In particular, I remembered what their guest, Kevin Cashman, a senior associate at Center for Economic and Policy Research, had to say about such “shortages” in the restaurant industry:
It’s a lot easier to demonize people and say, ‘Well, you know, you should be taking this job instead of taking unemployment,’ you know, we should…have employers that are paying wages that incorporate all the requirements of the job. I don’t know many people who write these stories that would want to go be a line cook in a restaurant if that was the only job they had available to them during a pandemic because it’s just not worth the risk to their health.
He could have been quoting Danny Ellis, who seems to assume that all his former dishwashers spent 2020 on their couches.
It was up to Brett Bundale of the Canadian Press to set the record straight, which she did on August 25, under the headline, “Low wages, instability to blame for restaurant industry labour shortage, workers say” (sub head: Workers say low wages and gruelling conditions are the biggest hiring obstacles”) — although first, she gave Danny Ellis yet more air time:
“We lost a lot of the untrained, lower-wage workers,” said Danny Ellis, the owner and operator of four restaurants in Cape Breton, a region with an unemployment rate of 12.6 per cent, compared to 8.7 per cent for Nova Scotia as a whole.
“I can’t find dishwashers,” he said. “Especially for guys in that position, why would they come back when they’re paid to sit at home?”
(Why does he think he’s the only motivated person in Cape Breton? Do you know anyone who took CERB and “sat at home?” I honestly don’t.)
Fortunately, Bundale balanced Ellis’ comments with those of Chantelle Comeau, a 25-year veteran of the restaurant industry, who said:
It’s hot. It’s stressful. The hours are long and the pay is awful. People are literally working to the point of burnout for pennies above minimum wage.
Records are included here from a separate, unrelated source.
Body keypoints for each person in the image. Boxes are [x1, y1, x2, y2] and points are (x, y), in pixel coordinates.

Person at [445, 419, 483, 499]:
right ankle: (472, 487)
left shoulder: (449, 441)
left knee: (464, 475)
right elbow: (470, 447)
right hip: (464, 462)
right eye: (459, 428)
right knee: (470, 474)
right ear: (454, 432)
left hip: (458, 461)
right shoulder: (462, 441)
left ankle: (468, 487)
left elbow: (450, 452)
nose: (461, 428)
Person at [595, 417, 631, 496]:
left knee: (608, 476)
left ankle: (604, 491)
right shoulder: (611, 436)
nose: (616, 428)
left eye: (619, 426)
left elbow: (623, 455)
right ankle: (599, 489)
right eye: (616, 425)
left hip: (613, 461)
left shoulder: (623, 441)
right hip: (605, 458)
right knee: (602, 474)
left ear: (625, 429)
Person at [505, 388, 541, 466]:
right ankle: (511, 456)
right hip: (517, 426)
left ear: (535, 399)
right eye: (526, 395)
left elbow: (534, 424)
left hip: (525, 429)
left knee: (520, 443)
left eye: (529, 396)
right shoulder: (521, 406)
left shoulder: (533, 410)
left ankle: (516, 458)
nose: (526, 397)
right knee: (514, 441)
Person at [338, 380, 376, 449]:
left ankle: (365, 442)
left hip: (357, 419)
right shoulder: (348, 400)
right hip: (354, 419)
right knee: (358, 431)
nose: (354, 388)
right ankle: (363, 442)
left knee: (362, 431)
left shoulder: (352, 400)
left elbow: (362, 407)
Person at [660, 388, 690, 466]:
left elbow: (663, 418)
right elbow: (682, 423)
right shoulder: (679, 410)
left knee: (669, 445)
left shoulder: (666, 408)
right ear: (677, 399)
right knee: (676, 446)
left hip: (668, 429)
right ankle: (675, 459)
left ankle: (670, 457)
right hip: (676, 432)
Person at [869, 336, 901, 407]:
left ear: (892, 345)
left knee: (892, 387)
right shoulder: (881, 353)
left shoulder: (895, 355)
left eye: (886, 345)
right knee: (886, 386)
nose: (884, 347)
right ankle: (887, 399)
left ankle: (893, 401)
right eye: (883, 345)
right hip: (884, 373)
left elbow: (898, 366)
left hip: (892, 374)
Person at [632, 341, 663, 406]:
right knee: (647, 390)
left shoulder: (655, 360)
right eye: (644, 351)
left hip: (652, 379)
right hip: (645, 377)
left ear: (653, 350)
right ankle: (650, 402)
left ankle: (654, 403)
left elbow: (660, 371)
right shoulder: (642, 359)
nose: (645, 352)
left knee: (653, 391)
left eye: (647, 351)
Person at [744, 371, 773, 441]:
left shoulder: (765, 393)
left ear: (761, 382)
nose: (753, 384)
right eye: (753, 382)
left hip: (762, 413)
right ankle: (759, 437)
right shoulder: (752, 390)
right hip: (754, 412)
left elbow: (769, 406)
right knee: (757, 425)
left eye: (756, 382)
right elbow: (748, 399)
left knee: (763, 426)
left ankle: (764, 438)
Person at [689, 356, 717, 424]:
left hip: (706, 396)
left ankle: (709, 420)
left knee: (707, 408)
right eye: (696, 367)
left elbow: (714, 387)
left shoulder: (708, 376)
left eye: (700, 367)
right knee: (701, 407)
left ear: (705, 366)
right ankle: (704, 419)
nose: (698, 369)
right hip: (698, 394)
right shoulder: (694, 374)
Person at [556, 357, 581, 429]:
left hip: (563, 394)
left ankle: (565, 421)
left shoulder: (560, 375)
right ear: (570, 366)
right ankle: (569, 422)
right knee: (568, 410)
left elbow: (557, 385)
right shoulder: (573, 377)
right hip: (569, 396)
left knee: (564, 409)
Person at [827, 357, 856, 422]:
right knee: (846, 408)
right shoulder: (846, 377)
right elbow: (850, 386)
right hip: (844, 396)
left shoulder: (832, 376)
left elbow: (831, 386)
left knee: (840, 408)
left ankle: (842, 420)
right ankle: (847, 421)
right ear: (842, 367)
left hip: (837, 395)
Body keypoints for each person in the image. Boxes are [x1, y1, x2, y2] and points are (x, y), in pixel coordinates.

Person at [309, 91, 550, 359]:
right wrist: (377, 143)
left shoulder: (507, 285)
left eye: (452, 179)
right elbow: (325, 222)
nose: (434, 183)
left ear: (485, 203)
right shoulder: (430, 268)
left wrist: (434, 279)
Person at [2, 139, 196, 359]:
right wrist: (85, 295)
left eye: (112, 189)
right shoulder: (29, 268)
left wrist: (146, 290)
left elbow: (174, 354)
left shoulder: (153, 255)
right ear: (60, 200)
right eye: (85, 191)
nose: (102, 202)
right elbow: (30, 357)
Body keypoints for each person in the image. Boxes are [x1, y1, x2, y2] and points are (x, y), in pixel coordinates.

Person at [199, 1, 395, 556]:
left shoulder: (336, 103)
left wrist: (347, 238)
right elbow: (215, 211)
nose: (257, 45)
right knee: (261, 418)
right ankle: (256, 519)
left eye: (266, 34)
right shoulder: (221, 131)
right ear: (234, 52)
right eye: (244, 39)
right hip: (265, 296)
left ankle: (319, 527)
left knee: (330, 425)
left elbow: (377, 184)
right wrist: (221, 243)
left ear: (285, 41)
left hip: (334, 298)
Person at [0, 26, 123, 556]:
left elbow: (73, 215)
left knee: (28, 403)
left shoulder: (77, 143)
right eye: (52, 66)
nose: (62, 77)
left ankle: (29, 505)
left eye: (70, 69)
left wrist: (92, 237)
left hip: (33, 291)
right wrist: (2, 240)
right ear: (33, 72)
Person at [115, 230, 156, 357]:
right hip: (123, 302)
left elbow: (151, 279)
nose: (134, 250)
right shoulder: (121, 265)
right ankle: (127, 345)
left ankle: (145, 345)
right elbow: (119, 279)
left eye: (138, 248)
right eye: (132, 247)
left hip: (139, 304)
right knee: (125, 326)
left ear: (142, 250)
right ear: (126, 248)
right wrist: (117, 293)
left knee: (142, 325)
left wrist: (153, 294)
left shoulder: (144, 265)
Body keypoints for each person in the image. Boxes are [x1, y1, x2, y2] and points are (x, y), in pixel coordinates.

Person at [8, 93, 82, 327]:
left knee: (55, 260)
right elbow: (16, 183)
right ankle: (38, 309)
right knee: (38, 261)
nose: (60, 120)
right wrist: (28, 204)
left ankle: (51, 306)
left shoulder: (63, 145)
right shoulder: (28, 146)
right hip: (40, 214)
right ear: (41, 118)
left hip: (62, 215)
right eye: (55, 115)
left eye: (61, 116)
Comeau, who lost her job at the beginning of the pandemic, applied for a job at a Tim Hortons where she’d worked as a teenager and found she would have taken home less than she did 20 years earlier because “people don’t tip anymore” — everyone pays electronically.
Missing piece
Bundale also spoke to David Macdonald, senior economist with the Canadian Centre for Policy Alternatives (CCPA), who pointed to “recent statistics” that showed:
…wages in the restaurant industry have remained relatively flat, while the workload in terms of enhanced cleaning and health and safety measures has increased…
He says the solution to finding more workers is often increasing wages.
“The proviso to any complaint about a labour shortage is there’s a shortage — at the wage I’m willing to pay,” Macdonald said. “That’s the piece that’s always missing.”
I know what many restaurant owners will say to that (not all, some of you are good employers and I salute you!) they’ll say, “We can’t afford to pay any more. Our margins are razor thin. We barely make any money ourselves.”
But I don’t find those answers satisfactory.
Imagine the same owners trying similar arguments with suppliers — “I can’t afford to pay what you’re charging for that industrial gas range/box of meat/electricity. I’m afraid you’ll have to accept less. I am the backbone of the economy, you know.”
No supplier would be expected to cut owners a deal because their margins were thin — why are workers?